Some say that there is a lot of snobbery around the subject of wine drinking. I tend to agree with that to a degree because people who pay great sums for their wine, often have little or no idea of the wine making process. I have, in the past, tasted really expensive wines to which hydrochloric acid has been added in an attempt to cover up faults in the fermentation process. To those who know about wine, that is one of the most grievous cardinal sins possible to commit. Hydrochloric acid, when diluted to a concentration of five percent is synthetic vinegar. I don’t know about you but I most certainly do not want vinegar in my wine.

Adding hydrochloric acid is a technique that is sometimes used by winemakers who have fouled up the natural acid balance within the wine. By adding hydrochloric acid they are able to cover their mistakes to some degree and hopefully, those who are not experts in wine tasting will never know the difference.

If vineyards are faced with the eventuality of selling the majority of their years production as red wine vinegar they are tempted to use such inferior tactics. So, beware. It’s well worth Joining a good wine tasting course so that you’ll know the difference between good and bad wine and indeed, learn how to enjoy your wine much more.

Part of making really great wine has to do with maintaining correct hygiene conditions.

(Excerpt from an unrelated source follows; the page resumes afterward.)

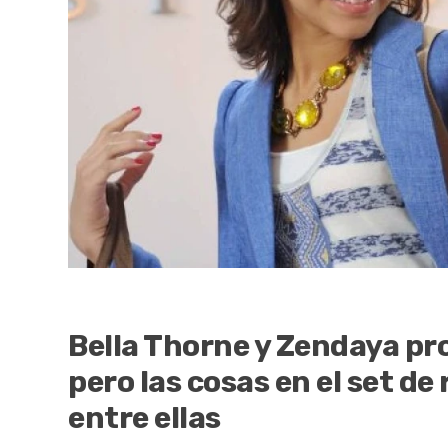
Bella Thorne y Zendaya pro
pero las cosas en el set de 
entre ellas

We should always remember that the wine making process uses the yeast which is a naturally occuring micro-organism which grows on the skin of the grape. During the fermentation process the grape juice can pick up many forms of cross contamination in the form of various types of bacteria or undesirable forms of fungus which, if not prevent from entering the grape juice, will spoil or reduce the quality of the final wine. Cross contamination may well be the main cause of wine spoilage. All wineries are susceptible to  contamination precicely for the reason that they are processing a product which comes straight out of a fiels where it has been exposes to the surrounding environment for many months.

So, the message is that there is no absolute connection between the drinkability of wine and price. You will find many, many excellent wines from non label wine makers. Take a little time to discover those you like, enjoy the thrill of discovering priceless gems in the most unexpected places and save yourself a whole lot of money at the same time.